I think it is very hard to tell much from this picture. The part it covered in chips and fluid. The part is partially out of focus and light blasted in some areas. Though many people seem to be able to see things in photographs that I can't.

The photo does show that instead of cutting the metal, the tool tore out a chunk. I suppose that a broken tool could do that, but it seems more likely that tearing the chunk out broke the tool. Possibly there was an accumulation of material on the edge - changing the geometry to something like negative rake - or you hit an inclusion or void. Anyways, 'sticky' seems like the most apt description of this material. It could be work / strain hardening too. That process generates 'pockets' or 'bubbles' in the metal that cause all of these symptoms - chatter, sticky, and radical differences in hardness.

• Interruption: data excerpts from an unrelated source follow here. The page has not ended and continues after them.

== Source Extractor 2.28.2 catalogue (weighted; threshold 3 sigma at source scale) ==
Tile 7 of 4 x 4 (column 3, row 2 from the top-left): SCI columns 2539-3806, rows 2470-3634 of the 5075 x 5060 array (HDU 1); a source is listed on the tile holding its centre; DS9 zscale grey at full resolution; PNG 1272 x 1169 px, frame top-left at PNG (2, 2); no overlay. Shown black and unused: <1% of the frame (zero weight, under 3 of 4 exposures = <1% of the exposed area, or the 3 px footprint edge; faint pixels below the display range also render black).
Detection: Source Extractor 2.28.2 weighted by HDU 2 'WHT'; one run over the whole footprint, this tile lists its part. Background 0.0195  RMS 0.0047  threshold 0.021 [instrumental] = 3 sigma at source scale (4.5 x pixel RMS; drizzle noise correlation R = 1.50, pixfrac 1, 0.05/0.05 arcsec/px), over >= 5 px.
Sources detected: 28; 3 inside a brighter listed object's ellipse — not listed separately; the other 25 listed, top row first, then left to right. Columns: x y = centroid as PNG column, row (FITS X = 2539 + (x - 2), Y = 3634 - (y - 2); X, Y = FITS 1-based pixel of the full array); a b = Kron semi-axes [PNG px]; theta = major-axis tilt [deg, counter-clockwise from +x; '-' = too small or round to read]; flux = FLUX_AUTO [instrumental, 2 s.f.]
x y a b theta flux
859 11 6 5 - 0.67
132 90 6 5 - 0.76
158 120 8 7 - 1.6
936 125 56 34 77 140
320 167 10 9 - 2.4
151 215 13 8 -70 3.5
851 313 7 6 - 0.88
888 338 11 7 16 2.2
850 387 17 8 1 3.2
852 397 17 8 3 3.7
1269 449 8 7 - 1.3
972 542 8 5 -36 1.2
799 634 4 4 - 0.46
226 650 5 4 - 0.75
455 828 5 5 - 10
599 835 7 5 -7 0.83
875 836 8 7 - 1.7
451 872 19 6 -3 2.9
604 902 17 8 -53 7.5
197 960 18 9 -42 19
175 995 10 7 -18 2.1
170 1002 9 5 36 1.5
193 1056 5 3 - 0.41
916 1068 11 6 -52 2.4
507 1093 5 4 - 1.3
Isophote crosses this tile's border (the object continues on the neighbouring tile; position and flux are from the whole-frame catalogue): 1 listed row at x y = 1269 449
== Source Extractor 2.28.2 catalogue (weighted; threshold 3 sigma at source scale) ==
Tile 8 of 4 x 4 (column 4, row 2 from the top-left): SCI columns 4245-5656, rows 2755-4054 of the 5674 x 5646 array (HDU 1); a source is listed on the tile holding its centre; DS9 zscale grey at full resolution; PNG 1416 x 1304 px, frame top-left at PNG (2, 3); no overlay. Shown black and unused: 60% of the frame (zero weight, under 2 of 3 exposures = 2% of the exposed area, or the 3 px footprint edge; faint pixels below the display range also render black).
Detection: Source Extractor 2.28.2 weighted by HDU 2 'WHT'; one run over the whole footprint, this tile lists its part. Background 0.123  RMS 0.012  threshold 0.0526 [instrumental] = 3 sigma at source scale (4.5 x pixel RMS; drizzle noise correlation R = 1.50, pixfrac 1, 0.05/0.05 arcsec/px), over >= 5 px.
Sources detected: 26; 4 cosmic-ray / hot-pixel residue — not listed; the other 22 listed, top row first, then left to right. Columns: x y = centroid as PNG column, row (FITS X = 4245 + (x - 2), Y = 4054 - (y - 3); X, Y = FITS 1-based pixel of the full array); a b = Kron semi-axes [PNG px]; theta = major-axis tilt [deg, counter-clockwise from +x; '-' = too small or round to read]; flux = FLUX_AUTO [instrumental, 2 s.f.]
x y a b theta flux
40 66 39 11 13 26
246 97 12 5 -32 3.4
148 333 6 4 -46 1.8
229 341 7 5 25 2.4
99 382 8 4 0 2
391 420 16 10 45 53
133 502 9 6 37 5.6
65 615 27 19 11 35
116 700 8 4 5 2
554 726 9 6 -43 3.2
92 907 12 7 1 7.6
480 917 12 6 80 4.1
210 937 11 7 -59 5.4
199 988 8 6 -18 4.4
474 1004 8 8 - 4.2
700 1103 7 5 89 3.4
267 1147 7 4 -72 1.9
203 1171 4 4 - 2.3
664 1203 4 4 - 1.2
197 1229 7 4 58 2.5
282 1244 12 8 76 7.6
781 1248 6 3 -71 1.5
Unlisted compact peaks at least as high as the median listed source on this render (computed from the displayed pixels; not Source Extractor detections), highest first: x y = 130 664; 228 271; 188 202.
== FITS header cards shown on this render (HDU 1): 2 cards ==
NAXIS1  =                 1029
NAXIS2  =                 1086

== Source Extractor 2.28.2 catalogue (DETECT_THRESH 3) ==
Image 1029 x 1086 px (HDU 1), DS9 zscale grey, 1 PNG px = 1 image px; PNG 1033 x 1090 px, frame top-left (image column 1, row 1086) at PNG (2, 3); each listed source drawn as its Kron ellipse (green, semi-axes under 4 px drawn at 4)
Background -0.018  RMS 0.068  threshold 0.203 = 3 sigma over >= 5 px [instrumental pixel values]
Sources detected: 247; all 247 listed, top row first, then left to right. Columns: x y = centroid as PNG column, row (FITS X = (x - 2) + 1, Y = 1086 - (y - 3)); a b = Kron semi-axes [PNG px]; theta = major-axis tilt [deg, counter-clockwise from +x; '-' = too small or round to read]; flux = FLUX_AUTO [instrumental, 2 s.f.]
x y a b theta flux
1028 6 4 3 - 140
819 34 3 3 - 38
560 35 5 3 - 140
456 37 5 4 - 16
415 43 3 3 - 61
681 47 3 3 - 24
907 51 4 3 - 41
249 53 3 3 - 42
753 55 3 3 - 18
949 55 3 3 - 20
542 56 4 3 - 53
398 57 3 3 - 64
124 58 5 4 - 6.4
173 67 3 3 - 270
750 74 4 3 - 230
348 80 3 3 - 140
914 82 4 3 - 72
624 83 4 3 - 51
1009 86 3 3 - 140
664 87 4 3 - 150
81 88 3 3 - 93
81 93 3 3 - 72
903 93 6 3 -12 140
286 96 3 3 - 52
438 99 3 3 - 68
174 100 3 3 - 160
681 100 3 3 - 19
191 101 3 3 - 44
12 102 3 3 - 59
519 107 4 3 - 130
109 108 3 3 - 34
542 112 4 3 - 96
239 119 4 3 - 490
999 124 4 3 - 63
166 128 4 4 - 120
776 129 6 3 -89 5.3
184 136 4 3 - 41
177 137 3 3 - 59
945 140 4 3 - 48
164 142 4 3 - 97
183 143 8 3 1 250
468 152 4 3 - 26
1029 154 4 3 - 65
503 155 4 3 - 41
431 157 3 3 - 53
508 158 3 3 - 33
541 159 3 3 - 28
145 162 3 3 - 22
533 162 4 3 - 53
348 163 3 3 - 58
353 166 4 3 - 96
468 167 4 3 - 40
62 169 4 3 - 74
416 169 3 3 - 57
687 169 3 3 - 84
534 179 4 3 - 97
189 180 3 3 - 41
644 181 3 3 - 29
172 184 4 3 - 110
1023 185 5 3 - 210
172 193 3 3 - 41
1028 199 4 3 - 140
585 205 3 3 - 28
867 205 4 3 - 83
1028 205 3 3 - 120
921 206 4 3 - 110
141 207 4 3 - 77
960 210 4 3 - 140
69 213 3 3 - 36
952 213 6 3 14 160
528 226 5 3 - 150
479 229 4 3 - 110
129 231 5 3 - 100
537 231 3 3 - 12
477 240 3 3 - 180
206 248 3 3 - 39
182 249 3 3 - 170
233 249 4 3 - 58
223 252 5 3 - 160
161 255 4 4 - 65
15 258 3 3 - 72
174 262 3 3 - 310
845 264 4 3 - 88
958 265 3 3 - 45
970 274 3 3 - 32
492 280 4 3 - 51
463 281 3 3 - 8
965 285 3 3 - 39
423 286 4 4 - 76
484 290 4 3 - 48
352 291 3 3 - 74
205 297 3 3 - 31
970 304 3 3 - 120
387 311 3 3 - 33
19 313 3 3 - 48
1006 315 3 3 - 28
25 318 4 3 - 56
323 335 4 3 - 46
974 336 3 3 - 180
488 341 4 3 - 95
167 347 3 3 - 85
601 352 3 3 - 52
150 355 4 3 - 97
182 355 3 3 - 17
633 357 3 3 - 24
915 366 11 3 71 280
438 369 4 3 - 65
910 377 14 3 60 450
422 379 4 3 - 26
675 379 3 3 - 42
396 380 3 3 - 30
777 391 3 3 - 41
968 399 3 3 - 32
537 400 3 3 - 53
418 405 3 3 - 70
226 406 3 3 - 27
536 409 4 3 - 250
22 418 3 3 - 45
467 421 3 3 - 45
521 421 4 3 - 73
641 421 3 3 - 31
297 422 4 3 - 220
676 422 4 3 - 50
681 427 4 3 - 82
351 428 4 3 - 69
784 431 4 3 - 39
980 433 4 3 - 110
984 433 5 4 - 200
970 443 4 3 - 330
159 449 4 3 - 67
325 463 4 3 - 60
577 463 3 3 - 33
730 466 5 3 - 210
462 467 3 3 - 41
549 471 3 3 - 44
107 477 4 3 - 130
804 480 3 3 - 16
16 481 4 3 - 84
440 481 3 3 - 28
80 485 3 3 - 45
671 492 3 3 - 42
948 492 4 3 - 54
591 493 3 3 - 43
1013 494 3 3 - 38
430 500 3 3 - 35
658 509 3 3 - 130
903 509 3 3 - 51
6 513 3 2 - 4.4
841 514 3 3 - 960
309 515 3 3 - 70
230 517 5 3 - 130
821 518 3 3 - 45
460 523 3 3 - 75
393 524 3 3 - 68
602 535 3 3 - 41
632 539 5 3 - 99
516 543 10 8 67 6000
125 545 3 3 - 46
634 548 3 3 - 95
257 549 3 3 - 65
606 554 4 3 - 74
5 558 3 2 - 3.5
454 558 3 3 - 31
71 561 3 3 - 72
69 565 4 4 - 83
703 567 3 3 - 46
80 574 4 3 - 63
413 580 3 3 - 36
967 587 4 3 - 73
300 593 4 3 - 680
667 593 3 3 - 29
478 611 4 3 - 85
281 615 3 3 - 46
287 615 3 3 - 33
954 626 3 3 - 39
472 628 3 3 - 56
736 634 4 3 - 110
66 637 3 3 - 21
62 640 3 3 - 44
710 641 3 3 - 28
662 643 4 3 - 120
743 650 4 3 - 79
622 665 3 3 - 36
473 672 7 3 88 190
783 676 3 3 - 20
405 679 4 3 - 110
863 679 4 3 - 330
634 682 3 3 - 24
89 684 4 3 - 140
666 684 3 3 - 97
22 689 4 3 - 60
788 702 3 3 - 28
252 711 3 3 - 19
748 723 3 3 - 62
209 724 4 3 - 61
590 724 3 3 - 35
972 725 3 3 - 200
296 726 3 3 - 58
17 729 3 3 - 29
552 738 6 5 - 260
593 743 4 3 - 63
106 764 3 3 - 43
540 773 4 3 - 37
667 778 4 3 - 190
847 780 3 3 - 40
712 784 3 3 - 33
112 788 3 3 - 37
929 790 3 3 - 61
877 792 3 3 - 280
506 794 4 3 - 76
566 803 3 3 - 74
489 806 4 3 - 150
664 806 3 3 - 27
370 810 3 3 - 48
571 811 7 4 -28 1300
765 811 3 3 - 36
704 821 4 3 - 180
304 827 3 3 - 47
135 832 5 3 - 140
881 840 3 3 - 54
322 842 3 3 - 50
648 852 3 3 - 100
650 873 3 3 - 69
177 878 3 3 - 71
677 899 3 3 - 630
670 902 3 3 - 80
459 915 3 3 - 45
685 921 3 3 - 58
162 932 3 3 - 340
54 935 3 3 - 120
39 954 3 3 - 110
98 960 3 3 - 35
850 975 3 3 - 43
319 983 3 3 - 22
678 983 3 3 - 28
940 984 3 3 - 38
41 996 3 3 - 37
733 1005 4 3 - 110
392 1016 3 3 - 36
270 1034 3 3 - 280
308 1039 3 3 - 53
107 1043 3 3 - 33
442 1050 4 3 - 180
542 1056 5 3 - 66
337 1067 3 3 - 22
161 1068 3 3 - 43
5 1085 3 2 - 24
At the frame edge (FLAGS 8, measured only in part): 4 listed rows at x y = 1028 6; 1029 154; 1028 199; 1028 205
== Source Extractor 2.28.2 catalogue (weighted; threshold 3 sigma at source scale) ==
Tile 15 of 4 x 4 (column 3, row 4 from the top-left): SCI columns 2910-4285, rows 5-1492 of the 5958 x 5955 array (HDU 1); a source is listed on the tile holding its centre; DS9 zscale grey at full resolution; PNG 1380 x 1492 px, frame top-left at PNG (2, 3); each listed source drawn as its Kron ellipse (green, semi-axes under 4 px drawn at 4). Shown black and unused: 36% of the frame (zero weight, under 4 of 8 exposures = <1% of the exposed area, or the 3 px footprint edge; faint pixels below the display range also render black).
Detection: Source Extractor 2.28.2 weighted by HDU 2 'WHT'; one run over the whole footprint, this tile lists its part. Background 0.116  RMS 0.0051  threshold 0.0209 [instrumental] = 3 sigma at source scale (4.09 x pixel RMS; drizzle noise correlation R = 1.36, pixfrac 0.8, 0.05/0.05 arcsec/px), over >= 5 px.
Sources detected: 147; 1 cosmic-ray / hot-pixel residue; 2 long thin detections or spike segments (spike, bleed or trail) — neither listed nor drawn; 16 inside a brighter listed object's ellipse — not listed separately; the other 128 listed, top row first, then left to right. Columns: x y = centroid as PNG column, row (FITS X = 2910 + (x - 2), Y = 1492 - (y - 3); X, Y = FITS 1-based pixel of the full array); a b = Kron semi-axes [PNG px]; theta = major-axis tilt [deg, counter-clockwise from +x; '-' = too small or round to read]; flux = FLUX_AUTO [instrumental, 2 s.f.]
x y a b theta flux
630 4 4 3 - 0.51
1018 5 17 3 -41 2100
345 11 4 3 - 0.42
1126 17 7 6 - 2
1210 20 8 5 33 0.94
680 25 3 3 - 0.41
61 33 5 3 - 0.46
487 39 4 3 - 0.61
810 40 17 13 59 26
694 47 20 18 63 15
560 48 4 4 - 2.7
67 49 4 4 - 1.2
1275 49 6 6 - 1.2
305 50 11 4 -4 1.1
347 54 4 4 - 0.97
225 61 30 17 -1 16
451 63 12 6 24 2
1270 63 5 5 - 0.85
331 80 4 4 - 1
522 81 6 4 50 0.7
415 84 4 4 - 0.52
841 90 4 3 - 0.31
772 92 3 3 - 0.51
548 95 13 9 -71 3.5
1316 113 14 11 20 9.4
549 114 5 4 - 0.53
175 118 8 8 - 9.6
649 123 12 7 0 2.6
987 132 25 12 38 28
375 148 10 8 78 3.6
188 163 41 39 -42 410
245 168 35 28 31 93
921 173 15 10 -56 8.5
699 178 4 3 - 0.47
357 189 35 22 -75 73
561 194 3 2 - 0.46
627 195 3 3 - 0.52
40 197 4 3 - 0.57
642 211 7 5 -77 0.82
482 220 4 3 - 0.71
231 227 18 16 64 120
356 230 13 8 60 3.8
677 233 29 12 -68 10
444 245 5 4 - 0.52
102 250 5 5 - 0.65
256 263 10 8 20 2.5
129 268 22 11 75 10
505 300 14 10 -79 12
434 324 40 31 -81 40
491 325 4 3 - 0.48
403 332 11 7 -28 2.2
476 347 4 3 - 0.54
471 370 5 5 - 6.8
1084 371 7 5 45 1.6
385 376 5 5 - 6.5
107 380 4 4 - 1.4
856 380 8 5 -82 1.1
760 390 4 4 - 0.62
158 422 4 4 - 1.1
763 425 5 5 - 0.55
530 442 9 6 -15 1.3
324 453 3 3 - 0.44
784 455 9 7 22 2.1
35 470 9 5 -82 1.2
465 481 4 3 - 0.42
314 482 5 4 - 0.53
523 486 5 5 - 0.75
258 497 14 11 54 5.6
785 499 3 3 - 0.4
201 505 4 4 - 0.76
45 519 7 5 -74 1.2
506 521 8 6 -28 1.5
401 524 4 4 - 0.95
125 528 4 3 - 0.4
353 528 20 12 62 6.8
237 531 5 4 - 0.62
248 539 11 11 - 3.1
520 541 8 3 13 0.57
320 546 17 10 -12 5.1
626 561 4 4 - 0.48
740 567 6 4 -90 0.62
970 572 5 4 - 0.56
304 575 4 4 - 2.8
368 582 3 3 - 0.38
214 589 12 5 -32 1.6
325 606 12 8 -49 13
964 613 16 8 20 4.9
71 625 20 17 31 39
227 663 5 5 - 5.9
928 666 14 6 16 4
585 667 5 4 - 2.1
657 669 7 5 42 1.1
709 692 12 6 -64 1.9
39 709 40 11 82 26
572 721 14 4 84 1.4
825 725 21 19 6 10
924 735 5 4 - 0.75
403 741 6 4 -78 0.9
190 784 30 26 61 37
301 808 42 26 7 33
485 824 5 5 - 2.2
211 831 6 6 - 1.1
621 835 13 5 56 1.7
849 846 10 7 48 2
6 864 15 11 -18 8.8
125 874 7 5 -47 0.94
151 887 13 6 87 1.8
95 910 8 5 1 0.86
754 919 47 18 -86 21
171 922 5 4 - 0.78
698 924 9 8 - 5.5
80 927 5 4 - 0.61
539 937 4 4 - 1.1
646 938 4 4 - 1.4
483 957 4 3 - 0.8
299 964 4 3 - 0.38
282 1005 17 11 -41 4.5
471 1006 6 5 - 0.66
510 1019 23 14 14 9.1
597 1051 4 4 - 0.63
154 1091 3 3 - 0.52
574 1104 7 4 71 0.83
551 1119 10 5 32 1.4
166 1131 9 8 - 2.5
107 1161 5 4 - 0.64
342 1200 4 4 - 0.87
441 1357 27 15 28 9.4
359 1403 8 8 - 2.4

As an aside, I did a heat treatment yesterday. I live in the city (Toronto) so fire is mostly prohibited. I'm sure if they could figure out how to ban it outright, they would - but it turns out that it's just so darn useful for things like heat, hot water and cooking, that somehow it is still allowed. So I rigged up a barbeque with map gas and got some 1/4" ball bearings to glow red. Today I machined the softened balls into a Christmas present for the wife - and who says I leave things to the last minute. I planned 1 day in advance!
 
I couldn't help the laugh icon.... My friend Fred got ultra-precision ballscrews on his 10X50 mill, and he doe curse them from time to time. He had slowed down using it these days, so it is more frequent that he forgets to lock Y.... He and I laugh when it happens!


Nice that you managed the save! That is one powerful machine!